Wednesday, July 3, 2013

15 Weeks

 Hello, Hair! My hair is back, and it's better than ever! It's been so disgusting and oily for the past few weeks, but this week, it's back to its normal, shiny, wavy appearance! Hooray!  Also,  new this week, I've been able to work all day, not take a nap and go to the gym and feel relatively okay! My energy is finally returning, I think! Granted, I'm not working out at anywhere near my pre-pregnancy intensity, but it's a start!

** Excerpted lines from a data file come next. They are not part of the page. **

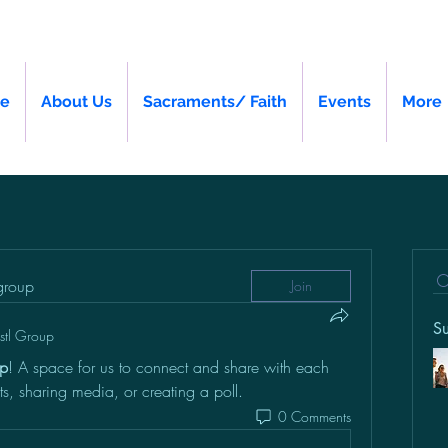
e
About Us
Sacraments/ Faith
Events
More
 group
Join
S
vstl Group
up
! A space for us to connect and share with each 
ts, sharing media, or creating a poll.
0 Comments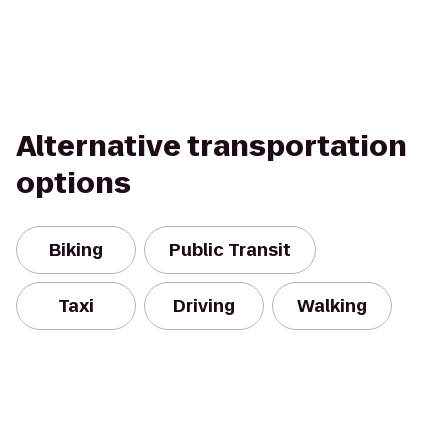
Alternative transportation
options
Biking
Public Transit
Taxi
Driving
Walking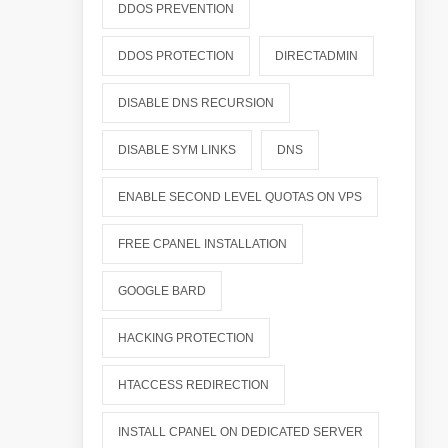
DDOS PREVENTION
DDOS PROTECTION
DIRECTADMIN
DISABLE DNS RECURSION
DISABLE SYM LINKS
DNS
ENABLE SECOND LEVEL QUOTAS ON VPS
FREE CPANEL INSTALLATION
GOOGLE BARD
HACKING PROTECTION
HTACCESS REDIRECTION
INSTALL CPANEL ON DEDICATED SERVER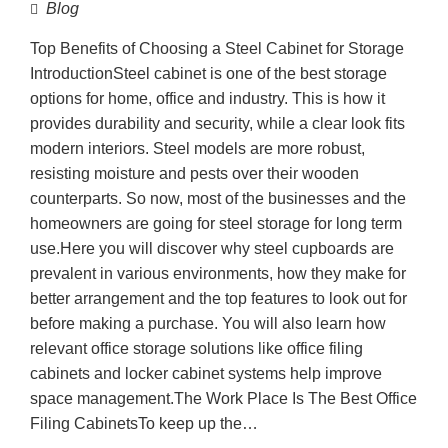
Blog
Top Benefits of Choosing a Steel Cabinet for Storage
IntroductionSteel cabinet is one of the best storage
options for home, office and industry. This is how it
provides durability and security, while a clear look fits
modern interiors. Steel models are more robust,
resisting moisture and pests over their wooden
counterparts. So now, most of the businesses and the
homeowners are going for steel storage for long term
use.Here you will discover why steel cupboards are
prevalent in various environments, how they make for
better arrangement and the top features to look out for
before making a purchase. You will also learn how
relevant office storage solutions like office filing
cabinets and locker cabinet systems help improve
space management.The Work Place Is The Best Office
Filing CabinetsTo keep up the…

Proof that I was at the gym. Or, at least the gym's bathroom
    It's interesting that for the first time in my life, food and exercise isn't all about my weight! Last night when I went to the gym, I was initially bummed by how few calories I burned. But then I realized, the baby needs those calories and I'm just trying to make myself stronger and healthier, not thinner. It was kinda nice to leave the gym without feeling guilty. I also caught a glimpse of myself in a shop window and noticed that my belly has gotten a little bigger. I wasn't upset- it didn't spoil my day! These experiences have made me realize just how much time I spend obsessing and feeling bad about food, exercise and my weight! It's ridiculous, really. Such a waste. Hopefully, I can apply those realizations to my post-pregnancy life, but I'm sure I will go right back to obsessing once I deliver.
   I noticed this weekend that I've started using pregnancy as an excuse to be a total shlumpadinka. I'm really a total schlumpadinka at heart anyway, but I do try to supress it. Sunday, I went out shopping dressed in ratty flip-flops, and my equally ratty gym clothes. I didn't have any makeup on and my hair was, well, appalling. My mother, on the other hand, had on a chic dress, hair done up nicely and makeup. Terrible. I'm not going to go all Pregnant in Heels or anything, but I feel like I should at least put in a little effort! I guess part of the problem is that my wardrobe is rather limited right now. There's nowhere to buy maternity clothes around here at all! I just need to make another trip to Motherhood and some other stores once I get back to Anchorage next week. Maybe I'll call Oprah, too.
 I'm almost out of Zofran.  My next OB appointment isn't until next Monday and I don't know what to do until then! I'm trying to conserve the little bit that I have, so, I didn't take any on Sunday and Monday. Sunday I was mostly okay, my stomach just hurt a little. But Monday, the nauseau came back full-blown! Awful! I thought it would be gone or at least better by now, but no luck, I guess. I will probably be one of those lucky women who has morning sickness throughout her pregnancy!
  Ah! So much to think about! Coordinating maternity and paternity leave with John, figuring out how I'm going to take care of a baby by myself while also being an intern...It's overwhelming! It will all work out, I know that, but it's trying to get it all together that is so stressful!